__RECORDS SUPPLIED__
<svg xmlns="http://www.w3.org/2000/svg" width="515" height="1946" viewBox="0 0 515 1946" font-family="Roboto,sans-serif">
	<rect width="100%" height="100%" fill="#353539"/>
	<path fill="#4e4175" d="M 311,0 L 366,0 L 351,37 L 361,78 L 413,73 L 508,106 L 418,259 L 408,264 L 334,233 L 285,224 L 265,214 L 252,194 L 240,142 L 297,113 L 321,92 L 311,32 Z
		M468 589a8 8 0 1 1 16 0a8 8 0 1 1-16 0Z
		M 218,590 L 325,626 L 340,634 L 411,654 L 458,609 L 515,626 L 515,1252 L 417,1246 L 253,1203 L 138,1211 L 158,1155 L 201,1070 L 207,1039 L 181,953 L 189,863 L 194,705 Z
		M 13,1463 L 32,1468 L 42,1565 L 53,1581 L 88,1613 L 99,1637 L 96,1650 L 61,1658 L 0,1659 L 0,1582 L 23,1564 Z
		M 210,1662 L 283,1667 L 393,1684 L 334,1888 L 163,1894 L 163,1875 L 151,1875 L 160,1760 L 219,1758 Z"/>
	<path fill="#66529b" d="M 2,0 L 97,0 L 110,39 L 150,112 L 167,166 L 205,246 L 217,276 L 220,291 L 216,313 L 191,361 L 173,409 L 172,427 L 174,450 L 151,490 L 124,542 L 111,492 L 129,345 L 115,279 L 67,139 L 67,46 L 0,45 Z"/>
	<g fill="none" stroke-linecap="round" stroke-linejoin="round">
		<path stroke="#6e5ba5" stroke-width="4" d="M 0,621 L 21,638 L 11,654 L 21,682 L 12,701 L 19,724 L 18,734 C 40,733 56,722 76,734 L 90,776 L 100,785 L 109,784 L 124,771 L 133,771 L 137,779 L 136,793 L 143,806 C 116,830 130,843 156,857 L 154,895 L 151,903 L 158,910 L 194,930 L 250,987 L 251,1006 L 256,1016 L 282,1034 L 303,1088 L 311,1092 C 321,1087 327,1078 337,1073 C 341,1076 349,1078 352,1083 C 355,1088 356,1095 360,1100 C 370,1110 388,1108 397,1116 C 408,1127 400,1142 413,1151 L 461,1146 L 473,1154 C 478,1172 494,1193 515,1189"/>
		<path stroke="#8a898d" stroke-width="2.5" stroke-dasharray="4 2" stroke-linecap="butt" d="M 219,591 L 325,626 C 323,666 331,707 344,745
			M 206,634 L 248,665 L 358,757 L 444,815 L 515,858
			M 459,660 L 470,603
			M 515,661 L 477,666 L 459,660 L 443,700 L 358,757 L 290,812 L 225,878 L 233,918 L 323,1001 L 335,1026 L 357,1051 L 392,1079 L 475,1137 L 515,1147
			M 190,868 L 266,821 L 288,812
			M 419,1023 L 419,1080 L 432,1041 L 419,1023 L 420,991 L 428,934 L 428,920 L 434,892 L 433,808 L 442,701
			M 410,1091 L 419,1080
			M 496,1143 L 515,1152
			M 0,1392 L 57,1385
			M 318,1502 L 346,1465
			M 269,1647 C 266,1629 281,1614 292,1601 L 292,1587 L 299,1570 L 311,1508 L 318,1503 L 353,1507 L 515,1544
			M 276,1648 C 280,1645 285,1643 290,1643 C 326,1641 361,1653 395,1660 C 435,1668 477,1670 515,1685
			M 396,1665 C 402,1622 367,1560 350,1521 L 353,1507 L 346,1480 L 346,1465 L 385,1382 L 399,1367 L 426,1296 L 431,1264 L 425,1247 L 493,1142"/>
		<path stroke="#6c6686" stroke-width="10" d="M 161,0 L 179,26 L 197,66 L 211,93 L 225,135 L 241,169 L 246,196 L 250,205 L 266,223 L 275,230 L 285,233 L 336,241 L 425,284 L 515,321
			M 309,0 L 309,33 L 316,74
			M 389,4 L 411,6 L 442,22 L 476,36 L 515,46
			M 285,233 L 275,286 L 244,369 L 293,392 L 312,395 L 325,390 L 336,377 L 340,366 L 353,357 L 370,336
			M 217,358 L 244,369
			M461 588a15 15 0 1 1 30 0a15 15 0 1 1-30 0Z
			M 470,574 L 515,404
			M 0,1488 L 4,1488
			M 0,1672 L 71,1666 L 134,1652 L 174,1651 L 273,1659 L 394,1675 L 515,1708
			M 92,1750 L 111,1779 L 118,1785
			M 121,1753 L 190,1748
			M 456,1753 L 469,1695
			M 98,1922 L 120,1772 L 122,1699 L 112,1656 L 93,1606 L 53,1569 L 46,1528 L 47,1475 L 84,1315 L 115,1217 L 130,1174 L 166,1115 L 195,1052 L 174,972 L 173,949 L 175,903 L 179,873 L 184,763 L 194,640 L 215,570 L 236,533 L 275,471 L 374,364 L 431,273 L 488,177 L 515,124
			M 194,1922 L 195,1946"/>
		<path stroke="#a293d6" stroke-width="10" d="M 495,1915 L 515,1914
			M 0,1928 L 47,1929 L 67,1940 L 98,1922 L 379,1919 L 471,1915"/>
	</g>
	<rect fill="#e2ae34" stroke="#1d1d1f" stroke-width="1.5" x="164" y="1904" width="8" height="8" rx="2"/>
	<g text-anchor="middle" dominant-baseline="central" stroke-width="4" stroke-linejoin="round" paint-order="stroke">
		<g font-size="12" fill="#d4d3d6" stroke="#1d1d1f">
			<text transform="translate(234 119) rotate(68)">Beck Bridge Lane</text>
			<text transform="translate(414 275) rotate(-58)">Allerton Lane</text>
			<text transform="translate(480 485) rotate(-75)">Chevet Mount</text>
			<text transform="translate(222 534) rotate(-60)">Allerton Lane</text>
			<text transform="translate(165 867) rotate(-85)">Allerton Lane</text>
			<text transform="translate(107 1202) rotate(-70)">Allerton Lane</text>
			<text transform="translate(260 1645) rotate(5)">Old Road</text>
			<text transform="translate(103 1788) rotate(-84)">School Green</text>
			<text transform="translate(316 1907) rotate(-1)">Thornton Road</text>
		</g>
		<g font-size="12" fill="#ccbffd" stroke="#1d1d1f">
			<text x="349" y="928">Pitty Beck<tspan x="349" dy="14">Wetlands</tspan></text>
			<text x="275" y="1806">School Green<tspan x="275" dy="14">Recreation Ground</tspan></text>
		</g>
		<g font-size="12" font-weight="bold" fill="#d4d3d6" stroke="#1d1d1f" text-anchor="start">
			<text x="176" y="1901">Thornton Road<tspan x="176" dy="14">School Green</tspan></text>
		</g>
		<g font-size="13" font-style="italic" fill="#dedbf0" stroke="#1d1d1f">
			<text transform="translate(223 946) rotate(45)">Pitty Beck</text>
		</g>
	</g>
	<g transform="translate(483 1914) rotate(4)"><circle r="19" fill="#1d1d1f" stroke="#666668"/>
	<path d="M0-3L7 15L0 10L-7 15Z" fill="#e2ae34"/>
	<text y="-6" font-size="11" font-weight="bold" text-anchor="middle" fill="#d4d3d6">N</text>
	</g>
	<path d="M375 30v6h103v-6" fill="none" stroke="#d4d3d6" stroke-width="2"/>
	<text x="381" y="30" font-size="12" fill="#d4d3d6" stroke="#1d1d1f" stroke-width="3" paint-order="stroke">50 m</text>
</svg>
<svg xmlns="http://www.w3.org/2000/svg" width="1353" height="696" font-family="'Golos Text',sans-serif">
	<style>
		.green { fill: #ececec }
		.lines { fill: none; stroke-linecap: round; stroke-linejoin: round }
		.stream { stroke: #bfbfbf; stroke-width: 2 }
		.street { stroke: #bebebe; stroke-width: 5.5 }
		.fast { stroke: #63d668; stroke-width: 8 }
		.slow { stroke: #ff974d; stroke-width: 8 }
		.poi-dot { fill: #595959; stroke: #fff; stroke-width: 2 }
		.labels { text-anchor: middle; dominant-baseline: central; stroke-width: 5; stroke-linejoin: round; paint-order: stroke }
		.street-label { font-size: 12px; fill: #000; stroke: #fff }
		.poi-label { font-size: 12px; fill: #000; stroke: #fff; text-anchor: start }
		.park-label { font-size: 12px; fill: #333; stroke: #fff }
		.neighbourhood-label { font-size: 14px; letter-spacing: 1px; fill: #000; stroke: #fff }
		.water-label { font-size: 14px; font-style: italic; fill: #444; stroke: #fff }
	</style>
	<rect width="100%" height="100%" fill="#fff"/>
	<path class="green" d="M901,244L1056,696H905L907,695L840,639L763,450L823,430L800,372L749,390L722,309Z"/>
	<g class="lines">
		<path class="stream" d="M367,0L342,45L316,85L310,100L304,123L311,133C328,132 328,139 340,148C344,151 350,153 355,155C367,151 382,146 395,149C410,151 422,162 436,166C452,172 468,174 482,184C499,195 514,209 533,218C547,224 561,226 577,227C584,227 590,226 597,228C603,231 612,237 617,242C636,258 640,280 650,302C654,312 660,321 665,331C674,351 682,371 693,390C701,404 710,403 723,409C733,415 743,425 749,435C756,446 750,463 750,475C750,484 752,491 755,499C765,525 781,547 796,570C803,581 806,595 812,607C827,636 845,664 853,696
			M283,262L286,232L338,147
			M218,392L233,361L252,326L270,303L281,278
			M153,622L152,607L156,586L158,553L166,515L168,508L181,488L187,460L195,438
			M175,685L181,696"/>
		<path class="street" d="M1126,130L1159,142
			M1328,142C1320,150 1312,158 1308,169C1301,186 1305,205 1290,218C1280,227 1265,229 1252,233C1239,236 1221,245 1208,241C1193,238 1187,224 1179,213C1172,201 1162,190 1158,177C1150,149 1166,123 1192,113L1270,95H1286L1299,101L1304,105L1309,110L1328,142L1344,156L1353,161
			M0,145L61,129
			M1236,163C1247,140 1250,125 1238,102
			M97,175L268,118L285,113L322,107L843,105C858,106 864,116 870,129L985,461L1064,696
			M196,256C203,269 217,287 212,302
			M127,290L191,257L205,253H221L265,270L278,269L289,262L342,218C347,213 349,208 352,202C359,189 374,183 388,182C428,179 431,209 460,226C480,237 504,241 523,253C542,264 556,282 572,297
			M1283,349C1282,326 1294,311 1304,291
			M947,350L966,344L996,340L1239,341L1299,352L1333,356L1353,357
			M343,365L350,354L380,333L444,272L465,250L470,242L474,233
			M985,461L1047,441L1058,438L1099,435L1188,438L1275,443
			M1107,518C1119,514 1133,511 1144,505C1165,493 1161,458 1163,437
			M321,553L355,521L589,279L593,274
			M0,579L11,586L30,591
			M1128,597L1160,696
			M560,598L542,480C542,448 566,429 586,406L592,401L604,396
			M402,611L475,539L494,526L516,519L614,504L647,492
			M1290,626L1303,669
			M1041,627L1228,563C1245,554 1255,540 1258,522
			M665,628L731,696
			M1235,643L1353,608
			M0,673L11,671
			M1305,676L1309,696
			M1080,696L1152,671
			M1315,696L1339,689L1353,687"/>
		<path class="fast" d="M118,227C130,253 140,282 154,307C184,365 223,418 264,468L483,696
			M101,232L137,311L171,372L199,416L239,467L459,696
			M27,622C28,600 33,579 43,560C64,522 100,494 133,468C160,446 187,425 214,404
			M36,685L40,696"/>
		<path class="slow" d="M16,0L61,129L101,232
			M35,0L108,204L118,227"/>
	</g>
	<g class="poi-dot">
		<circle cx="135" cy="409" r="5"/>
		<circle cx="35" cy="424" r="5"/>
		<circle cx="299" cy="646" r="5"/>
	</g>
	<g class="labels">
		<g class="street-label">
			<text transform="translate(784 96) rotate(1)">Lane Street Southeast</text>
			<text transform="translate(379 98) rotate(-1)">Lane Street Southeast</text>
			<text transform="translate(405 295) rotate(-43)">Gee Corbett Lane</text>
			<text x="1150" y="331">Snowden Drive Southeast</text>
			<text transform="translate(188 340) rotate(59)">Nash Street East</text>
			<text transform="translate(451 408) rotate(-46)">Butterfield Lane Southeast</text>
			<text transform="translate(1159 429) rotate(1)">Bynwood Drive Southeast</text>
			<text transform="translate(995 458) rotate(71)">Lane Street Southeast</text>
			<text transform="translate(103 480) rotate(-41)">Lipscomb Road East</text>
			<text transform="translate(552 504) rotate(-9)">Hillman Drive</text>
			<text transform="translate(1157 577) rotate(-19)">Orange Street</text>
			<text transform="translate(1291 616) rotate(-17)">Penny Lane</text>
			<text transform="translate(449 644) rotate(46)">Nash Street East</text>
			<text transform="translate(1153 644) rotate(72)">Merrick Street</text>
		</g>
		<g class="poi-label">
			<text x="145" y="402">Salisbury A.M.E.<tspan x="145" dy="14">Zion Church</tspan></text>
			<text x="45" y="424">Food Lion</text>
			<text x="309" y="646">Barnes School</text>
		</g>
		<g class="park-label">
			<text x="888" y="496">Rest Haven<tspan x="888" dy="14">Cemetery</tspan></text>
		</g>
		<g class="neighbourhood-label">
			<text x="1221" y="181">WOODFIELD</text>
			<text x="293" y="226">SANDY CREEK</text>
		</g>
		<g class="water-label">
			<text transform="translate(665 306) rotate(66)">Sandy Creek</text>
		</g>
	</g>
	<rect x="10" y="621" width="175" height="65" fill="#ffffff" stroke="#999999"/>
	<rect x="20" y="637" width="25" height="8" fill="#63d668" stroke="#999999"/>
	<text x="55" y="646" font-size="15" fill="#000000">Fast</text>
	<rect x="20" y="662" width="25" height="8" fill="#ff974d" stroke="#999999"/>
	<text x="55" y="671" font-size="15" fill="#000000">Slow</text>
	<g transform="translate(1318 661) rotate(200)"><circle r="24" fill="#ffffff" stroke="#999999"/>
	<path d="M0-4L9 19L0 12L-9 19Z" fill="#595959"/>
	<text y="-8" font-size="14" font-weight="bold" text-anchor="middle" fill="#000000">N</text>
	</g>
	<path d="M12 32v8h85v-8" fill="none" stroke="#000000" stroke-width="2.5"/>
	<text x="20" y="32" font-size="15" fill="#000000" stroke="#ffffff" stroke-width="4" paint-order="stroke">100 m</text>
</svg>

__WHAT TO WORK ON__
Scan the records for the string "lines". Copy each line in which it appears.

__RESPONSE TO THE EXERCISE__
		.lines { fill: none; stroke-linecap: round; stroke-linejoin: round }
	<g class="lines">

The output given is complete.